Quebec History Marianopolis College


Date Published:
July 2007

L’Encyclopédie de l’histoire du Québec / The Quebec History Encyclopedia

 

Disciples of Christ

[1948]

 

Disciples of Christ. Probably due to evangelical stirrings which shook Europe and America at the end of the eighteenth and beginning of the nineteenth centuries, the religious body known as Disciples of Christ arose in various centres. In Canada, as early as 1820, certain congregations known as Scottish Baptists linked themselves with the reformation begun by Thomas and Alexander Campbell in Western Pennsylvania (1809), Walter Scott in Ohio, and Barton W. Stone in Kentucky. In River John, New Brunswick, such a congregation existed in 1815. Including a church in Montreal, the Disciples have planted churches in every province, and now have extension organizations in seven provinces. They are known individually as "Disciples", and "Churches of Christ" describes scripturally their congregations. Strong development came in Ontario, beginning about 1830 and advancing for forty years, with a further advance after 1890. Ontario's home mission organization dates from 1845.

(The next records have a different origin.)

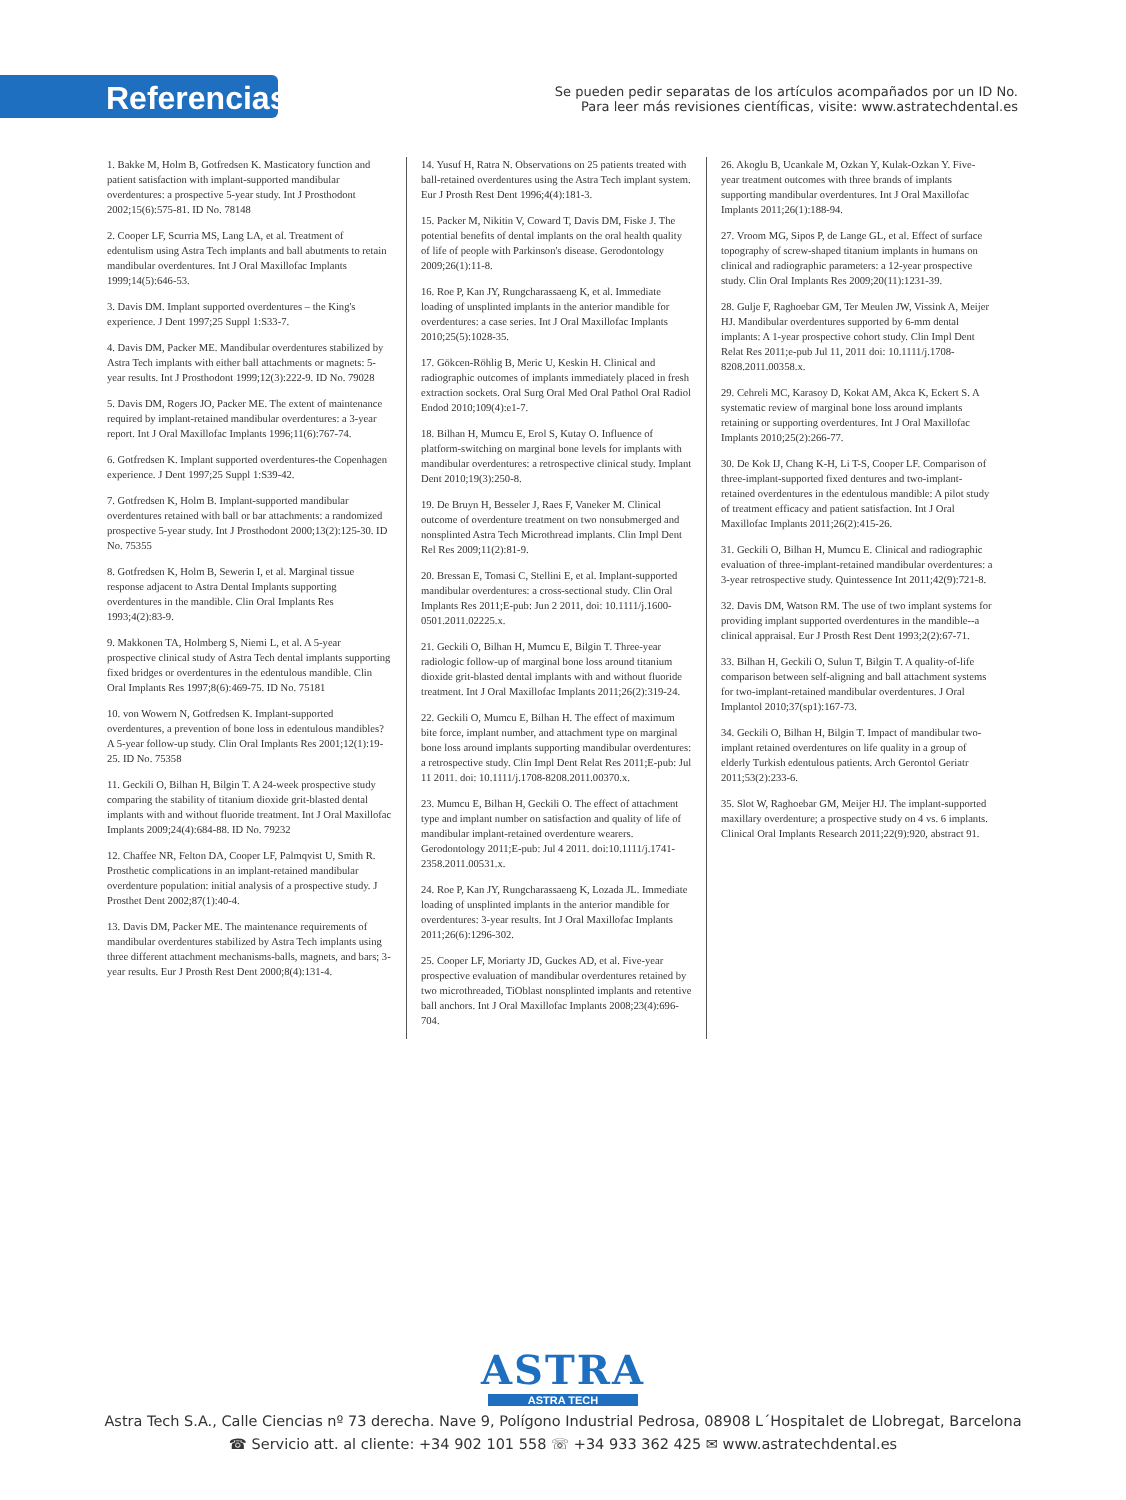Referencias
Se pueden pedir separatas de los artículos acompañados por un ID No.
Para leer más revisiones científicas, visite: www.astratechdental.es
1. Bakke M, Holm B, Gotfredsen K. Masticatory function and patient satisfaction with implant-supported mandibular overdentures: a prospective 5-year study. Int J Prosthodont 2002;15(6):575-81. ID No. 78148
2. Cooper LF, Scurria MS, Lang LA, et al. Treatment of edentulism using Astra Tech implants and ball abutments to retain mandibular overdentures. Int J Oral Maxillofac Implants 1999;14(5):646-53.
3. Davis DM. Implant supported overdentures – the King's experience. J Dent 1997;25 Suppl 1:S33-7.
4. Davis DM, Packer ME. Mandibular overdentures stabilized by Astra Tech implants with either ball attachments or magnets: 5-year results. Int J Prosthodont 1999;12(3):222-9. ID No. 79028
5. Davis DM, Rogers JO, Packer ME. The extent of maintenance required by implant-retained mandibular overdentures: a 3-year report. Int J Oral Maxillofac Implants 1996;11(6):767-74.
6. Gotfredsen K. Implant supported overdentures-the Copenhagen experience. J Dent 1997;25 Suppl 1:S39-42.
7. Gotfredsen K, Holm B. Implant-supported mandibular overdentures retained with ball or bar attachments: a randomized prospective 5-year study. Int J Prosthodont 2000;13(2):125-30. ID No. 75355
8. Gotfredsen K, Holm B, Sewerin I, et al. Marginal tissue response adjacent to Astra Dental Implants supporting overdentures in the mandible. Clin Oral Implants Res 1993;4(2):83-9.
9. Makkonen TA, Holmberg S, Niemi L, et al. A 5-year prospective clinical study of Astra Tech dental implants supporting fixed bridges or overdentures in the edentulous mandible. Clin Oral Implants Res 1997;8(6):469-75. ID No. 75181
10. von Wowern N, Gotfredsen K. Implant-supported overdentures, a prevention of bone loss in edentulous mandibles? A 5-year follow-up study. Clin Oral Implants Res 2001;12(1):19-25. ID No. 75358
11. Geckili O, Bilhan H, Bilgin T. A 24-week prospective study comparing the stability of titanium dioxide grit-blasted dental implants with and without fluoride treatment. Int J Oral Maxillofac Implants 2009;24(4):684-88. ID No. 79232
12. Chaffee NR, Felton DA, Cooper LF, Palmqvist U, Smith R. Prosthetic complications in an implant-retained mandibular overdenture population: initial analysis of a prospective study. J Prosthet Dent 2002;87(1):40-4.
13. Davis DM, Packer ME. The maintenance requirements of mandibular overdentures stabilized by Astra Tech implants using three different attachment mechanisms-balls, magnets, and bars; 3-year results. Eur J Prosth Rest Dent 2000;8(4):131-4.
14. Yusuf H, Ratra N. Observations on 25 patients treated with ball-retained overdentures using the Astra Tech implant system. Eur J Prosth Rest Dent 1996;4(4):181-3.
15. Packer M, Nikitin V, Coward T, Davis DM, Fiske J. The potential benefits of dental implants on the oral health quality of life of people with Parkinson's disease. Gerodontology 2009;26(1):11-8.
16. Roe P, Kan JY, Rungcharassaeng K, et al. Immediate loading of unsplinted implants in the anterior mandible for overdentures: a case series. Int J Oral Maxillofac Implants 2010;25(5):1028-35.
17. Gökcen-Röhlig B, Meric U, Keskin H. Clinical and radiographic outcomes of implants immediately placed in fresh extraction sockets. Oral Surg Oral Med Oral Pathol Oral Radiol Endod 2010;109(4):e1-7.
18. Bilhan H, Mumcu E, Erol S, Kutay O. Influence of platform-switching on marginal bone levels for implants with mandibular overdentures: a retrospective clinical study. Implant Dent 2010;19(3):250-8.
19. De Bruyn H, Besseler J, Raes F, Vaneker M. Clinical outcome of overdenture treatment on two nonsubmerged and nonsplinted Astra Tech Microthread implants. Clin Impl Dent Rel Res 2009;11(2):81-9.
20. Bressan E, Tomasi C, Stellini E, et al. Implant-supported mandibular overdentures: a cross-sectional study. Clin Oral Implants Res 2011;E-pub: Jun 2 2011, doi: 10.1111/j.1600-0501.2011.02225.x.
21. Geckili O, Bilhan H, Mumcu E, Bilgin T. Three-year radiologic follow-up of marginal bone loss around titanium dioxide grit-blasted dental implants with and without fluoride treatment. Int J Oral Maxillofac Implants 2011;26(2):319-24.
22. Geckili O, Mumcu E, Bilhan H. The effect of maximum bite force, implant number, and attachment type on marginal bone loss around implants supporting mandibular overdentures: a retrospective study. Clin Impl Dent Relat Res 2011;E-pub: Jul 11 2011. doi: 10.1111/j.1708-8208.2011.00370.x.
23. Mumcu E, Bilhan H, Geckili O. The effect of attachment type and implant number on satisfaction and quality of life of mandibular implant-retained overdenture wearers. Gerodontology 2011;E-pub: Jul 4 2011. doi:10.1111/j.1741-2358.2011.00531.x.
24. Roe P, Kan JY, Rungcharassaeng K, Lozada JL. Immediate loading of unsplinted implants in the anterior mandible for overdentures: 3-year results. Int J Oral Maxillofac Implants 2011;26(6):1296-302.
25. Cooper LF, Moriarty JD, Guckes AD, et al. Five-year prospective evaluation of mandibular overdentures retained by two microthreaded, TiOblast nonsplinted implants and retentive ball anchors. Int J Oral Maxillofac Implants 2008;23(4):696-704.
26. Akoglu B, Ucankale M, Ozkan Y, Kulak-Ozkan Y. Five-year treatment outcomes with three brands of implants supporting mandibular overdentures. Int J Oral Maxillofac Implants 2011;26(1):188-94.
27. Vroom MG, Sipos P, de Lange GL, et al. Effect of surface topography of screw-shaped titanium implants in humans on clinical and radiographic parameters: a 12-year prospective study. Clin Oral Implants Res 2009;20(11):1231-39.
28. Gulje F, Raghoebar GM, Ter Meulen JW, Vissink A, Meijer HJ. Mandibular overdentures supported by 6-mm dental implants: A 1-year prospective cohort study. Clin Impl Dent Relat Res 2011;e-pub Jul 11, 2011 doi: 10.1111/j.1708-8208.2011.00358.x.
29. Cehreli MC, Karasoy D, Kokat AM, Akca K, Eckert S. A systematic review of marginal bone loss around implants retaining or supporting overdentures. Int J Oral Maxillofac Implants 2010;25(2):266-77.
30. De Kok IJ, Chang K-H, Li T-S, Cooper LF. Comparison of three-implant-supported fixed dentures and two-implant-retained overdentures in the edentulous mandible: A pilot study of treatment efficacy and patient satisfaction. Int J Oral Maxillofac Implants 2011;26(2):415-26.
31. Geckili O, Bilhan H, Mumcu E. Clinical and radiographic evaluation of three-implant-retained mandibular overdentures: a 3-year retrospective study. Quintessence Int 2011;42(9):721-8.
32. Davis DM, Watson RM. The use of two implant systems for providing implant supported overdentures in the mandible--a clinical appraisal. Eur J Prosth Rest Dent 1993;2(2):67-71.
33. Bilhan H, Geckili O, Sulun T, Bilgin T. A quality-of-life comparison between self-aligning and ball attachment systems for two-implant-retained mandibular overdentures. J Oral Implantol 2010;37(sp1):167-73.
34. Geckili O, Bilhan H, Bilgin T. Impact of mandibular two-implant retained overdentures on life quality in a group of elderly Turkish edentulous patients. Arch Gerontol Geriatr 2011;53(2):233-6.
35. Slot W, Raghoebar GM, Meijer HJ. The implant-supported maxillary overdenture; a prospective study on 4 vs. 6 implants. Clinical Oral Implants Research 2011;22(9):920, abstract 91.
ASTRA
ASTRA TECH
Astra Tech S.A., Calle Ciencias nº 73 derecha. Nave 9, Polígono Industrial Pedrosa, 08908 L´Hospitalet de Llobregat, Barcelona
☎ Servicio att. al cliente: +34 902 101 558 ☏ +34 933 362 425 ✉ www.astratechdental.es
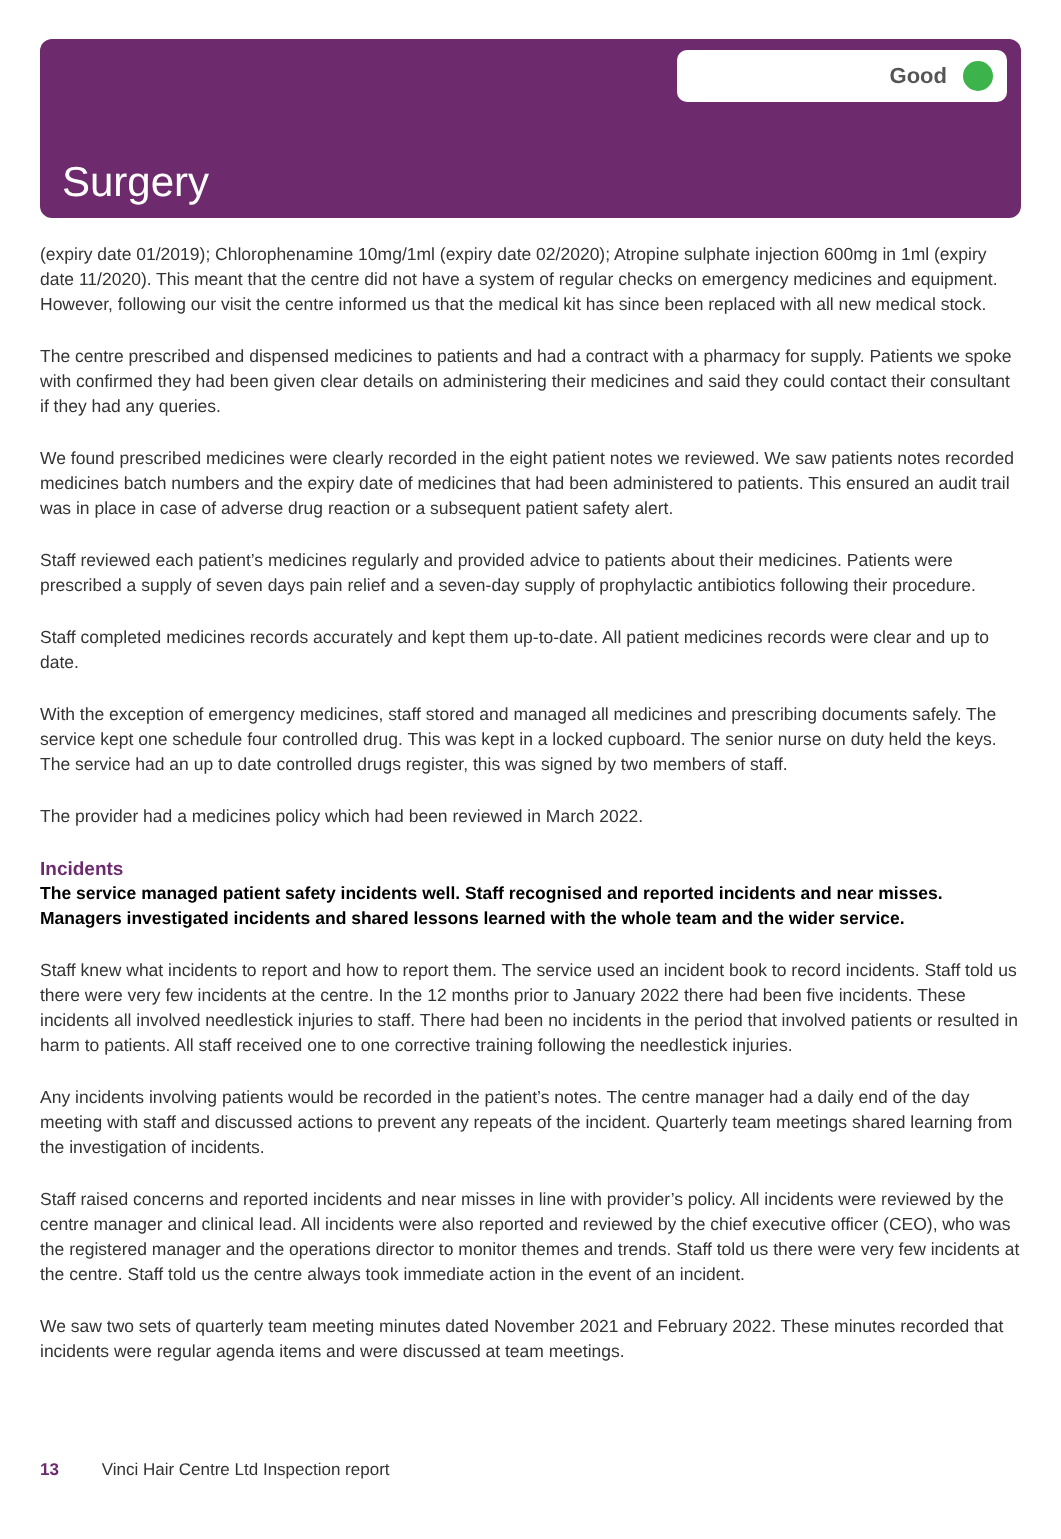Good
Surgery
(expiry date 01/2019); Chlorophenamine 10mg/1ml (expiry date 02/2020); Atropine sulphate injection 600mg in 1ml (expiry date 11/2020). This meant that the centre did not have a system of regular checks on emergency medicines and equipment. However, following our visit the centre informed us that the medical kit has since been replaced with all new medical stock.
The centre prescribed and dispensed medicines to patients and had a contract with a pharmacy for supply. Patients we spoke with confirmed they had been given clear details on administering their medicines and said they could contact their consultant if they had any queries.
We found prescribed medicines were clearly recorded in the eight patient notes we reviewed. We saw patients notes recorded medicines batch numbers and the expiry date of medicines that had been administered to patients. This ensured an audit trail was in place in case of adverse drug reaction or a subsequent patient safety alert.
Staff reviewed each patient’s medicines regularly and provided advice to patients about their medicines. Patients were prescribed a supply of seven days pain relief and a seven-day supply of prophylactic antibiotics following their procedure.
Staff completed medicines records accurately and kept them up-to-date. All patient medicines records were clear and up to date.
With the exception of emergency medicines, staff stored and managed all medicines and prescribing documents safely. The service kept one schedule four controlled drug. This was kept in a locked cupboard. The senior nurse on duty held the keys. The service had an up to date controlled drugs register, this was signed by two members of staff.
The provider had a medicines policy which had been reviewed in March 2022.
Incidents
The service managed patient safety incidents well. Staff recognised and reported incidents and near misses. Managers investigated incidents and shared lessons learned with the whole team and the wider service.
Staff knew what incidents to report and how to report them. The service used an incident book to record incidents. Staff told us there were very few incidents at the centre. In the 12 months prior to January 2022 there had been five incidents. These incidents all involved needlestick injuries to staff. There had been no incidents in the period that involved patients or resulted in harm to patients. All staff received one to one corrective training following the needlestick injuries.
Any incidents involving patients would be recorded in the patient’s notes. The centre manager had a daily end of the day meeting with staff and discussed actions to prevent any repeats of the incident. Quarterly team meetings shared learning from the investigation of incidents.
Staff raised concerns and reported incidents and near misses in line with provider’s policy. All incidents were reviewed by the centre manager and clinical lead. All incidents were also reported and reviewed by the chief executive officer (CEO), who was the registered manager and the operations director to monitor themes and trends. Staff told us there were very few incidents at the centre. Staff told us the centre always took immediate action in the event of an incident.
We saw two sets of quarterly team meeting minutes dated November 2021 and February 2022. These minutes recorded that incidents were regular agenda items and were discussed at team meetings.
13 Vinci Hair Centre Ltd Inspection report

Early promotion there was due to certain Scottish "pioneer preachers", of whom James Black (1820) was foremost. Alexander Anderson (1832), James Kilgour (1845), Charles J. Lister (1835), David Oliphant (1845), Joseph Ash (1833), and Edmund Sheppard (1857) are others. Names held in high honour in Prince Edward Island are Alexander Crawford, a Scottish Baptist (1811), Donald Crawford (1850), and W. H. Herding (1889). Early founders in New Brunswick were George Garraty (1830), James Barnaby, Charles Berry, and W. W. Eaton (1858). Nova Scotia had Benjamin Howard and John McDonald (1832) as early preachers. Establishment in cities dates from Halifax (1830), St. John, New Brunswick, (1834), Toronto (1830), Winnipeg (1902), and Vancouver (1905). In 1904 William G. Kitchen founded the first church in Saskatchewan, and J. L. Romig in 1909 began to open churches in Alberta. Most of the hundred odd churches in Canada co-operate with the United Christian Missionary Society – the central organization of the Disciples on a world basis, representing a membership of 1,817,238 in fourteen countries. The body has a yearly international convention. Publications have existed in Canada since 1836, and a national journal, the Canadian Disciple, was founded in 1923. The body holds all common evangelical doctrines, baptizes by immersion, and receives into membership "those professing faith scripturally manifest in Jesus as lord and essentially divine." Its great plea is for Christian union based upon the simplest and most uncontrovertible basis scripturally. This advocacy for more than a century has influenced Canada's action towards Christian union. In 1923 a national organization, with unification aims, was started, . with George H. Stewart, of Winnipeg, as chairman. Ministerial training colleges have existed in West Gore, Nova Scotia, and in Beamsville, St. Thomas, and Toronto, Ontario, but none have been permanent. The census showed in 1881 a membership of 20,193; in 1921, 13,107; in 1931, 15,811.